Meydanın nasıl ele alınacağı tartışılmalı. Örneğin metro çıkışının yeri doğru mu? Metrodan çıkan herkes kaldırıma yığılıyor. Şişhane’de, Taksim’de yayalar yüzlerce metreyi yeraltında aşıyor, metroya ulaşmak için. Ama nedense tramvay durağının yanına çıkan, İstiklal Caddesi’ne uzanan on metrelik bir tüneli kazmayı unutmuşlar.

Projenin uygulamaya konacağı söyleniyor. Yeniden gündeme gelen projeyi hangi mimar geliştirmiş, biliyor muyuz?
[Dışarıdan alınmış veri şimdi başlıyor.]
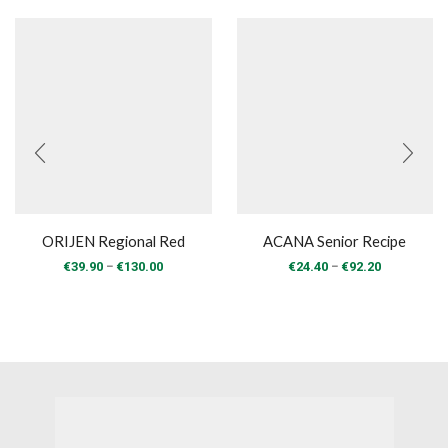
ORIJEN Regional Red
ACANA Senior Recipe
Price
Price
–
–
€
39.90
€
130.00
€
24.40
€
92.20
range:
range:
€39.90
€24.40
through
through
€130.00
€92.20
Proje nasıl elde edilmiş? Bakın İstanbul Kongre Merkezi’ne. 300 milyon dolar harcandı, şu anda işletmesi olmadığı için işlevsiz. Yol neden yerin altına alındı? Trafik sorunu için olsa, Maçka’da kavşakta yapılması gerekirdi. İnsanlar köftecilerin, kokoreççilerin olduğu yerde araçlarından iniyorlar ve hem Açıkhava’ya hem Lütfi Kırdar’a nasıl ulaşacaklarını bilemiyorlar. Yukarıda ise tanımsız bir granit kaplı alan var.

Ulaşım merkezli bir bakışla Eminönü Meydanı, Karaköy ne hale geldi, artık bundan bir ders çıkarmak lazım. Kente damgasını vuracak bu tür projelerin uluslararası mimari yarışmaya açılması yerinde bir karar olur. Belediyeyi bu defa biraz bu işi birlikte yönetmeye, çok boyutlu düşünmeye zorlamak gerekiyor. Belediye, özellikle kültür kuruluşlarının da desteğini alarak, daha kapsayıcı, disiplinler arası ilişkileri geliştiren bir planlama süreci oluşturmayı hedeflemeli. Dar bir bakışla hareket etmemeli. Yöneticilerin bir kamusal mekanın nasıl olacağını kendi deneyimleriyle sınırlandırması doğru mu? Kamu yönetiminin farklı profesyonel görüşleri yarıştıracak bir yöntem izlemesi gerekmez mi?

Görüldüğü gibi çeyrek asırdır Taksim projesini tartışırken biz aslında nasıl bir kent yönetim modeli istediğimizi tartışıyoruz.